Re: [PATCH v9 2/3] x86/mce: Add per-bank CMCI storm mitigation

From: Tony Luck
Date: Mon Oct 23 2023 - 14:14:30 EST


On Thu, Oct 19, 2023 at 05:12:11PM +0200, Borislav Petkov wrote:
> On Wed, Oct 04, 2023 at 11:36:22AM -0700, Tony Luck wrote:
> > +/*
> > + * history: bitmask tracking whether errors were seen or not seen in
> > + * the most recent polls of a bank.
>
> each bit in that bitmask represents an error seen.

Yes. That reads better.

>
> > + * timestamp: last time (in jiffies) that the bank was polled
> > + * storm: Is this bank in storm mode?
> > + */
> > +struct storm_bank {
> > + u64 history;
> > + u64 timestamp;
> > + bool storm;
>
> I guess "in_storm_mode" is even more descriptive:
>
> storm->banks[bank].in_storm_mode = false;
>
> etc.

Will fix.

Records in a dataset:
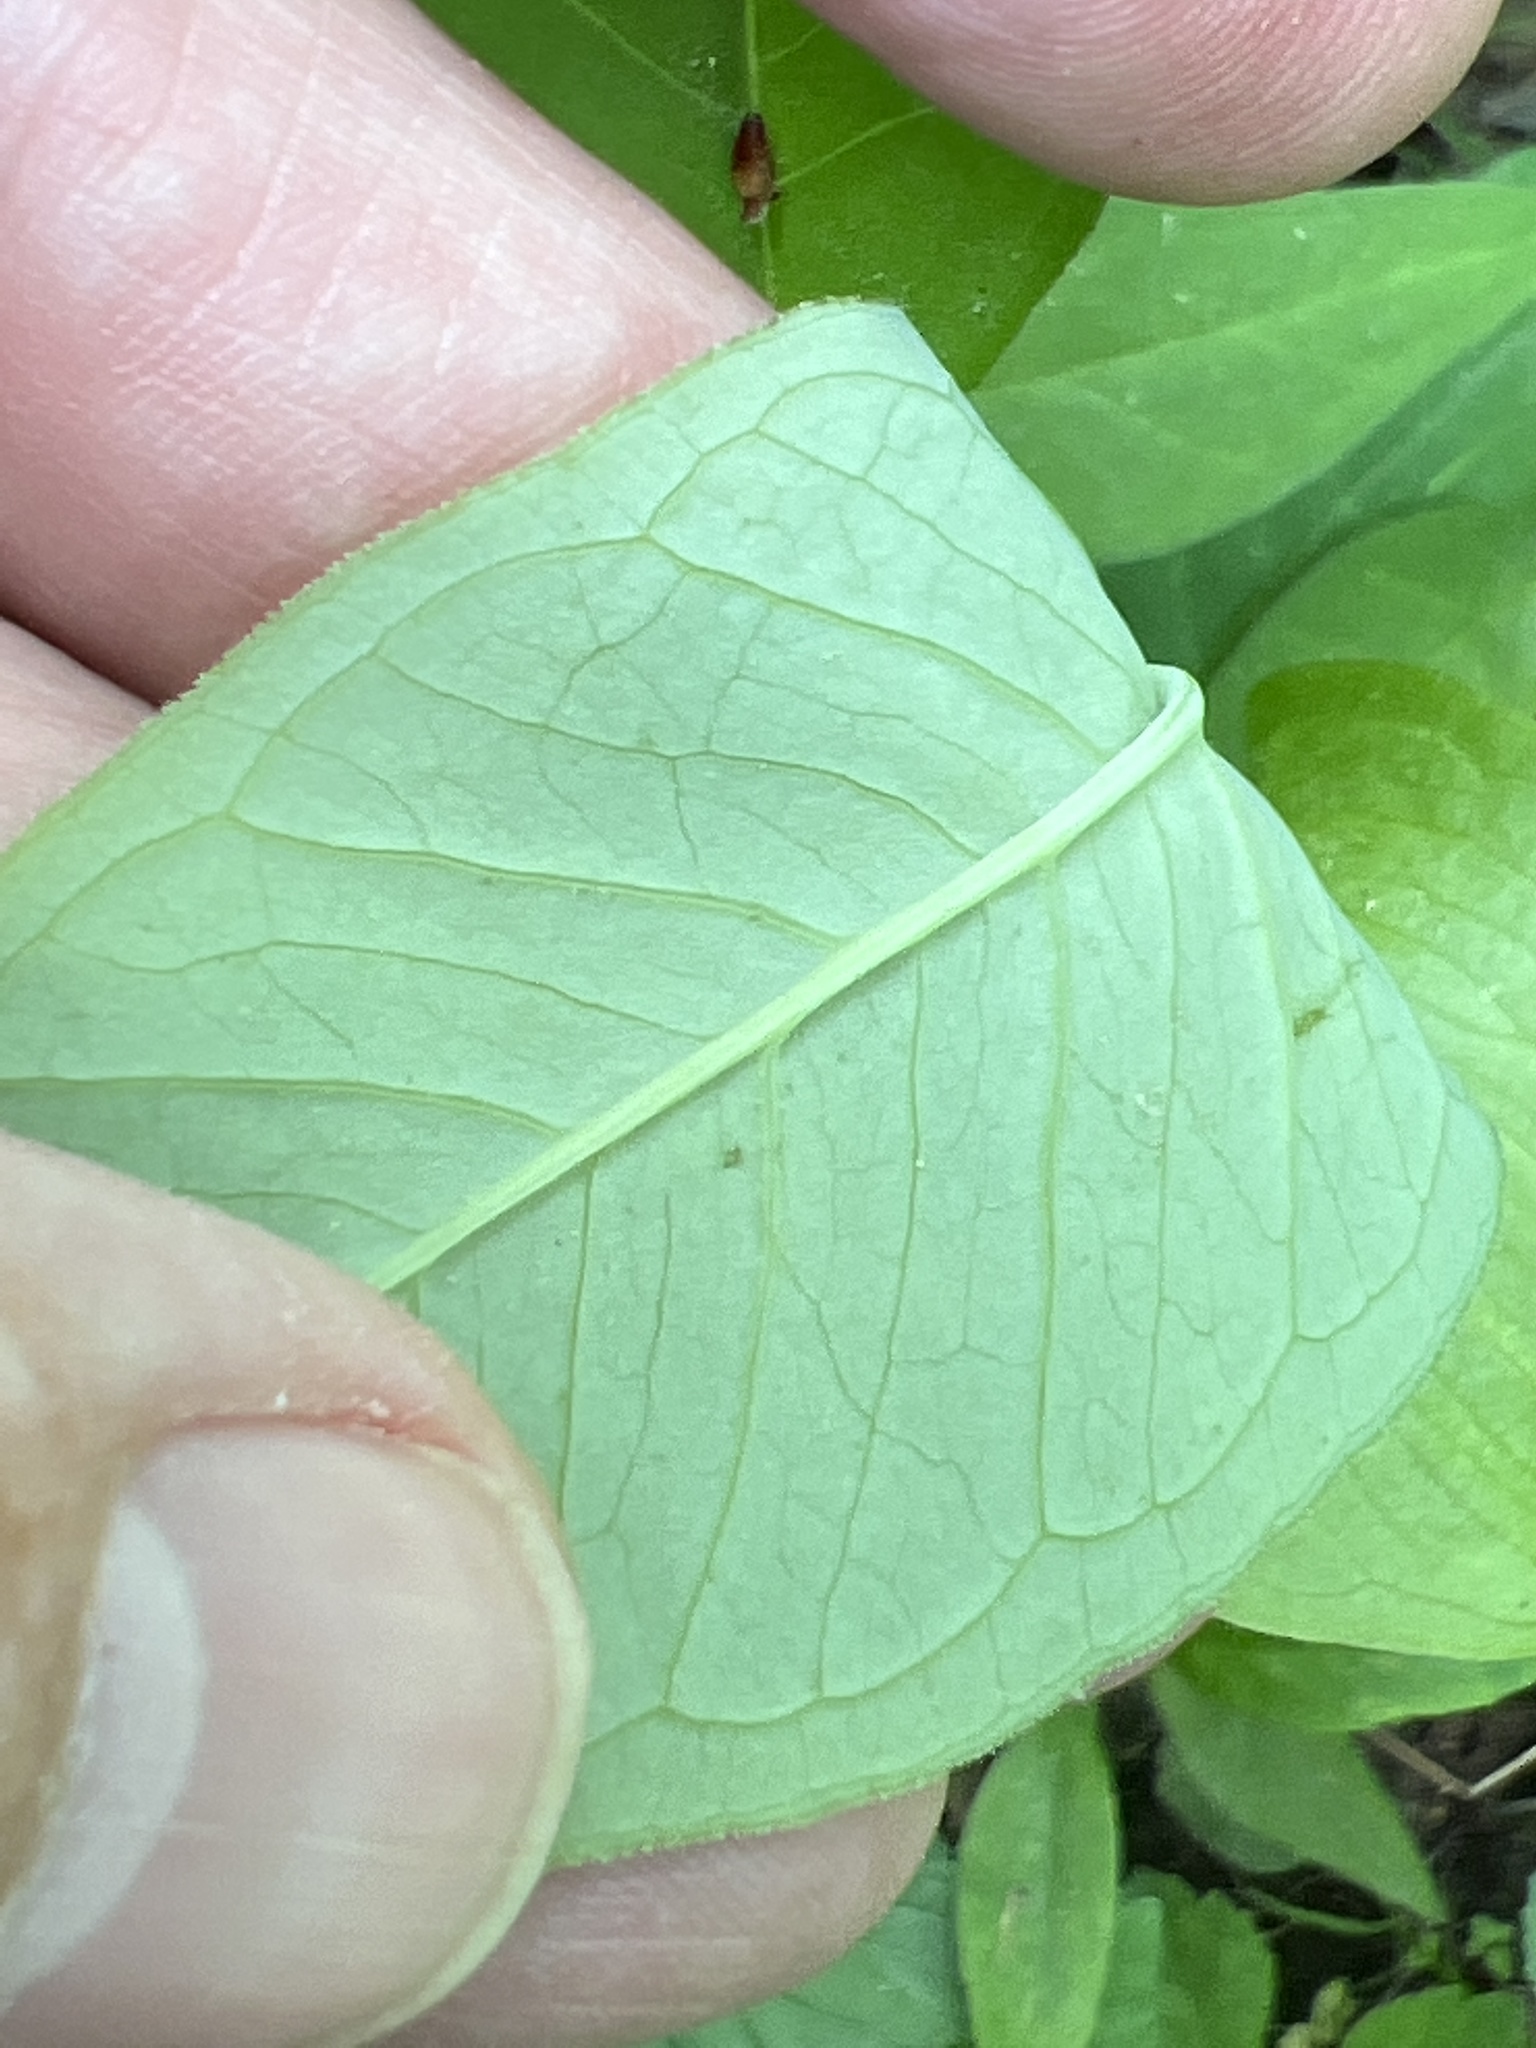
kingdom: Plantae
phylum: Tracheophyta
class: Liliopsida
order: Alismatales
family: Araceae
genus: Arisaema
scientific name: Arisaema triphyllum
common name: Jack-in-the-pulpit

---

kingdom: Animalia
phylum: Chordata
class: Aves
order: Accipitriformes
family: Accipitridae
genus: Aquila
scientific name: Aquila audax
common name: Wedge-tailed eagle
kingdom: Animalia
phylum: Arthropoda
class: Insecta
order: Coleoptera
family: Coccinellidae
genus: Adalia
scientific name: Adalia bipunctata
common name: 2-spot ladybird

---

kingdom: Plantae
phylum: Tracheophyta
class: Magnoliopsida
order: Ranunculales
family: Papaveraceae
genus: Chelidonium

> Request A
In the patch review, which field name is proposed in place of "storm"?
> Request B
Reproduce the patch review from "From: Tony Luck" up to and including "polls of a bank.".
None of the entries is needed here.

> Answer A
in_storm_mode

> Answer B
From: Tony Luck
Date: Mon Oct 23 2023 - 14:14:30 EST


On Thu, Oct 19, 2023 at 05:12:11PM +0200, Borislav Petkov wrote:
> On Wed, Oct 04, 2023 at 11:36:22AM -0700, Tony Luck wrote:
> > +/*
> > + * history: bitmask tracking whether errors were seen or not seen in
> > + * the most recent polls of a bank.